Hors champ

L’alarmisme

Peut-être aurez-vous noté ma passion pour l'alarmisme. Rien ne me fascine tant que les mauvais augures et les prophètes de malheur. Sans doute cette fascination est-elle attribuable au fait que je suis, moi-même, un alarmiste réprimé.

Il faut aussi dire que pour les écrivains, l'alarmisme est un terrain connu.

J'entends par là que l'alarmisme est, à sa manière, une forme de fiction. Un genre littéraire envoûtant, proche cousin du conspirationnisme, démocratiquement pratiqué par tout le monde: journalistes, chauffeurs de taxi, politiciens et autres coiffeuses.

Je n'oserais pas prétendre que notre époque donne, plus qu'une autre, prise à l'alarmisme. N'empêche, il me semble que l'inquiétude est à la hausse – notamment en ce qui a trait aux nouvelles technologies.

J'ai l'impression d'assister au choc du futur. Pas une semaine ne passe sans que je tombe sur un billet ou une chronique qui présentent l'ordinateur et Internet comme les agents de la Grande Dégradation Universelle.

Dégradation de notre capacité de concentration, de focus, de cognition. Dégradation de la grammaire, de l'orthographe et des codes narratifs.
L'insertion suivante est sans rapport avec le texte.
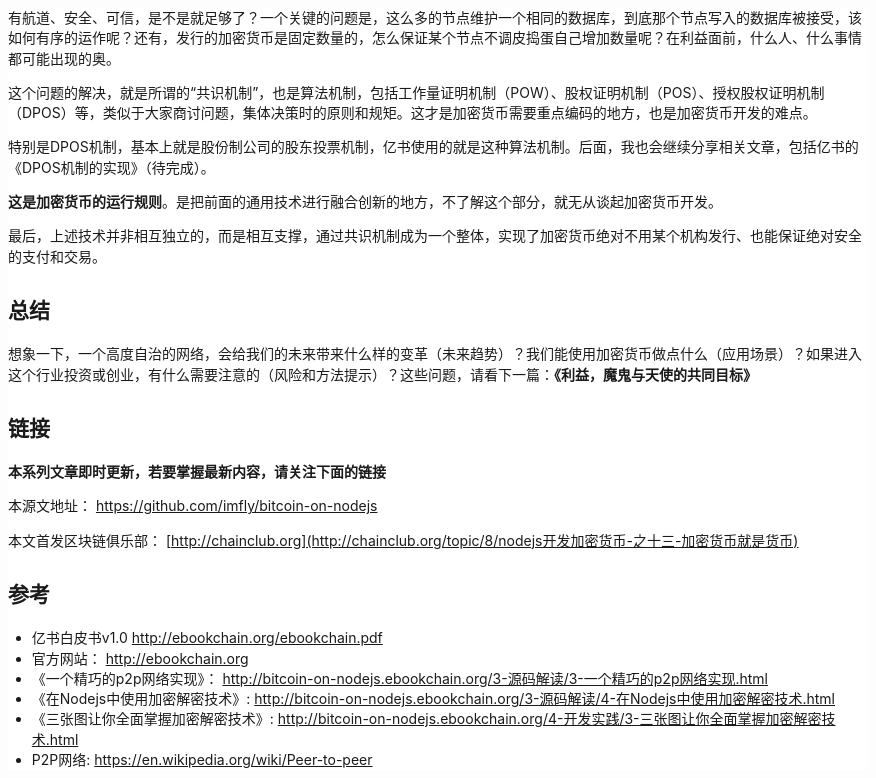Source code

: 有航道、安全、可信，是不是就足够了？一个关键的问题是，这么多的节点维护一个相同的数据库，到底那个节点写入的数据库被接受，该如何有序的运作呢？还有，发行的加密货币是固定数量的，怎么保证某个节点不调皮捣蛋自己增加数量呢？在利益面前，什么人、什么事情都可能出现的奥。

这个问题的解决，就是所谓的“共识机制”，也是算法机制，包括工作量证明机制（POW）、股权证明机制（POS）、授权股权证明机制（DPOS）等，类似于大家商讨问题，集体决策时的原则和规矩。这才是加密货币需要重点编码的地方，也是加密货币开发的难点。

特别是DPOS机制，基本上就是股份制公司的股东投票机制，亿书使用的就是这种算法机制。后面，我也会继续分享相关文章，包括亿书的《DPOS机制的实现》（待完成）。

**这是加密货币的运行规则**。是把前面的通用技术进行融合创新的地方，不了解这个部分，就无从谈起加密货币开发。

最后，上述技术并非相互独立的，而是相互支撑，通过共识机制成为一个整体，实现了加密货币绝对不用某个机构发行、也能保证绝对安全的支付和交易。

## 总结

想象一下，一个高度自治的网络，会给我们的未来带来什么样的变革（未来趋势）？我们能使用加密货币做点什么（应用场景）？如果进入这个行业投资或创业，有什么需要注意的（风险和方法提示）？这些问题，请看下一篇：**《利益，魔鬼与天使的共同目标》**
 
## 链接

**本系列文章即时更新，若要掌握最新内容，请关注下面的链接**

本源文地址： https://github.com/imfly/bitcoin-on-nodejs

本文首发区块链俱乐部： [http://chainclub.org](http://chainclub.org/topic/8/nodejs开发加密货币-之十三-加密货币就是货币)

## 参考

* 亿书白皮书v1.0 http://ebookchain.org/ebookchain.pdf
* 官方网站： http://ebookchain.org
* 《一个精巧的p2p网络实现》： http://bitcoin-on-nodejs.ebookchain.org/3-源码解读/3-一个精巧的p2p网络实现.html
* 《在Nodejs中使用加密解密技术》: http://bitcoin-on-nodejs.ebookchain.org/3-源码解读/4-在Nodejs中使用加密解密技术.html
* 《三张图让你全面掌握加密解密技术》: http://bitcoin-on-nodejs.ebookchain.org/4-开发实践/3-三张图让你全面掌握加密解密技术.html
* P2P网络: https://en.wikipedia.org/wiki/Peer-to-peer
Dégradation du sens critique, de la relation éditoriale, de la propriété intellectuelle, de la calligraphie.

Depuis l'an dernier, il me semble détecter une anxiété grandissante à l'égard de Facebook, Twitter et du réseautage social en général.

Il faut dire que, dans ce domaine, nous avons été vachement loin – je pense notamment à des applications comme WhosHere qui, installées sur votre téléphone, recueillent vos données GPS et publient votre position en temps réel sur une carte.

Le simple téléphone portable, autrefois conspué, semble aujourd'hui bien bénin.

La situation a pris une ampleur telle que l'addiction aux médias sociaux passe désormais pour une question de santé publique. À l'émission L'après-midi porte conseil, diffusée sur la Première chaîne, on invitait récemment les auditeurs à décrocher de Facebook pendant deux semaines.

Deux semaines, le défi est modeste. Je lis régulièrement les témoignages de gens qui cherchent à décrocher pour de bon. Des desperados qui ferment leur compte, changent leur mot de passe et leur adresse électronique.

Bref, je lisais récemment cette question sur un blogue: "Serons-nous la dernière génération d'humains capables de rester seuls?"

Il s'agit (en dépit des apparences) d'une question profondément littéraire: la lecture n'est-elle pas, en effet, une activité fondamentalement solitaire – voire la plus solitaire des activités puisqu'elle exige l'attention exclusive du lecteur?

On a donc envie de se demander – calmement, n'est-ce pas, sans céder à l'alarmisme – s'il serait possible que le réseautage finisse par affecter notre capacité à rester seul avec un livre.

Il est évidemment impossible de répondre à cette question. Lorsqu'on s'interroge sur les tendances de lecture, on patauge forcément dans les causes multiples: l'interférence des autres médias, du cursus scolaire, du niveau de vie. Les réponses se perdent toujours un peu dans le bruit ambiant.

Cela dit, cette question comporte un autre versant – car si la lecture est un vice solitaire, le bouquinage et la critique constituent en revanche des activités foncièrement sociales.

Bien avant l'apparition de Usenet, on fréquentait la librairie et la bouquinerie, ces places semi-publiques où l'on commentait, argumentait, suggérait, guidait. On allait aussi au club de lecture et à l'heure du conte. Plus informellement, l'abreuvoir ou la machine à café pouvaient faire l'affaire.

Malgré la grosse quincaillerie moderne, ce besoin a peu changé. Nouvelles technologies, nouvelles places publiques. De nos jours, on indexe ses lectures dans des sites de catalogage social, on les publie sur Facebook, on en discute dans les forums, on met en ligne des fan fiction (qui ne sont, au fond, qu'une forme très élaborée de commentaire).

Du 5 mai au 30 juin se déroule l'un des clubs de lecture les plus singuliers que nous ait donné le Web 2.0: le One Book, One Twitter.

Pour cette première édition, des milliers de lecteurs se (re)plongent dans le roman American Gods, de Neil Gaiman, puis publient au fur et à mesure leurs réflexions, commentaires et questions sur Twitter, afin de générer un incroyable brouhaha littéraire. Une vaste place publique multicontinentale, multilingue, ouverte 24 heures sur 24.

Derrière la façade lisse de nos lectures, nous avons toujours emménagé des espaces où nous poursuivions la conversation, pour reprendre les mots de Gabriel Zaid.

Car le livre est d'abord cela: une extension de nos conversations.